TASK STATEMENT:
Scan the listing below. Copy each line that contains "down".

RECORDED INFORMATION:
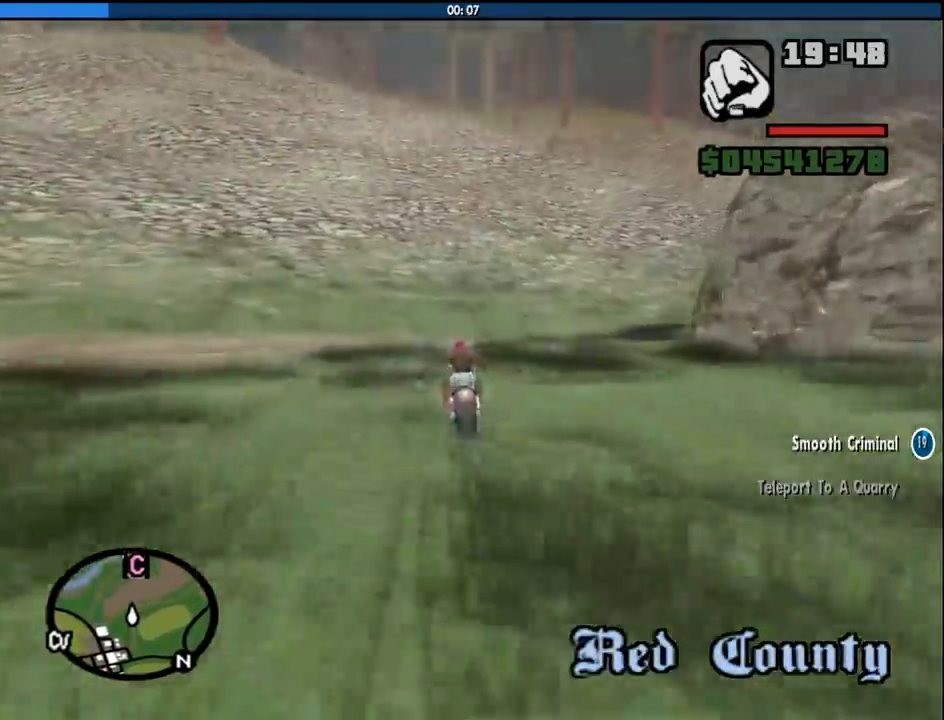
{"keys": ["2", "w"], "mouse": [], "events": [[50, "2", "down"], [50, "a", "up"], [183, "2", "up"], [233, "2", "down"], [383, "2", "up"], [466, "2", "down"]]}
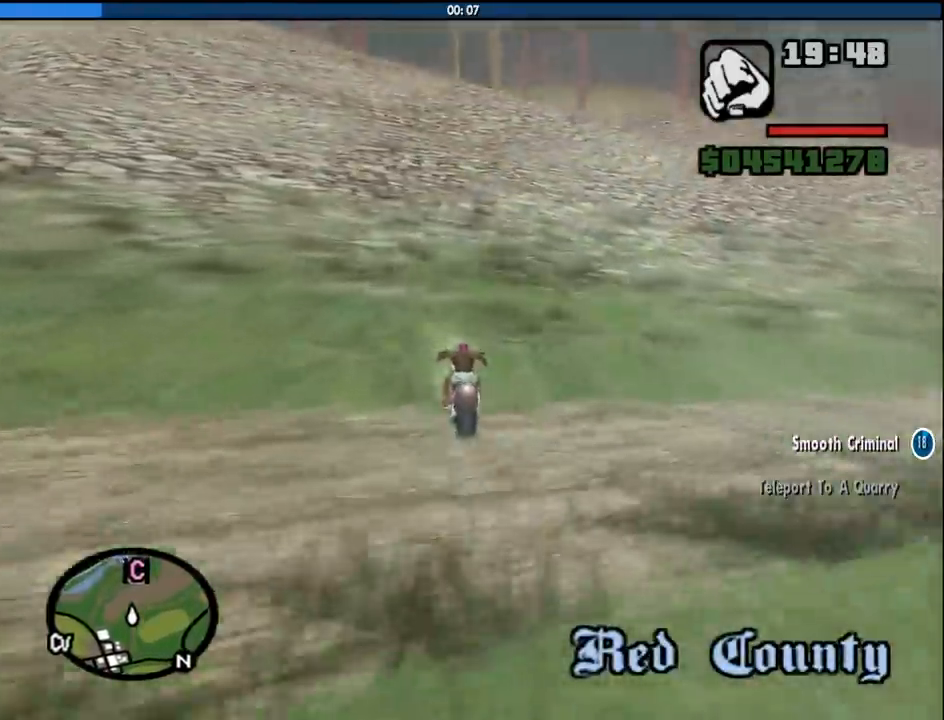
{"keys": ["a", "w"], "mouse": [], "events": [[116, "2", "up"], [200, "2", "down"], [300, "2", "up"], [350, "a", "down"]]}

==

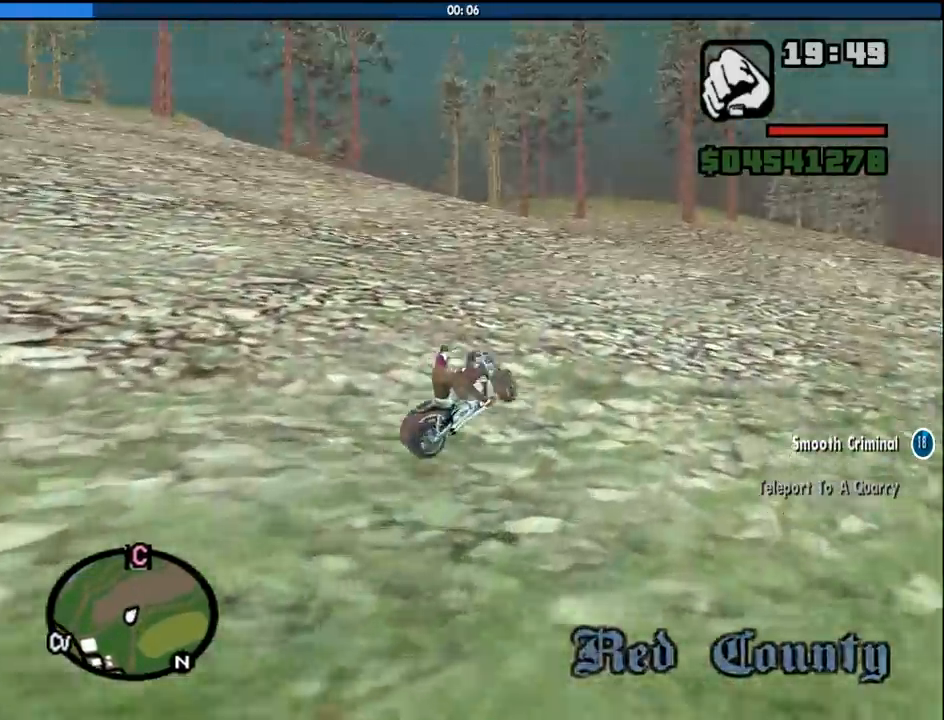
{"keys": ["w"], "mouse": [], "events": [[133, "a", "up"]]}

ANSWER SECTION:
{"keys": ["2", "w"], "mouse": [], "events": [[50, "2", "down"], [50, "a", "up"], [183, "2", "up"], [233, "2", "down"], [383, "2", "up"], [466, "2", "down"]]}
{"keys": ["a", "w"], "mouse": [], "events": [[116, "2", "up"], [200, "2", "down"], [300, "2", "up"], [350, "a", "down"]]}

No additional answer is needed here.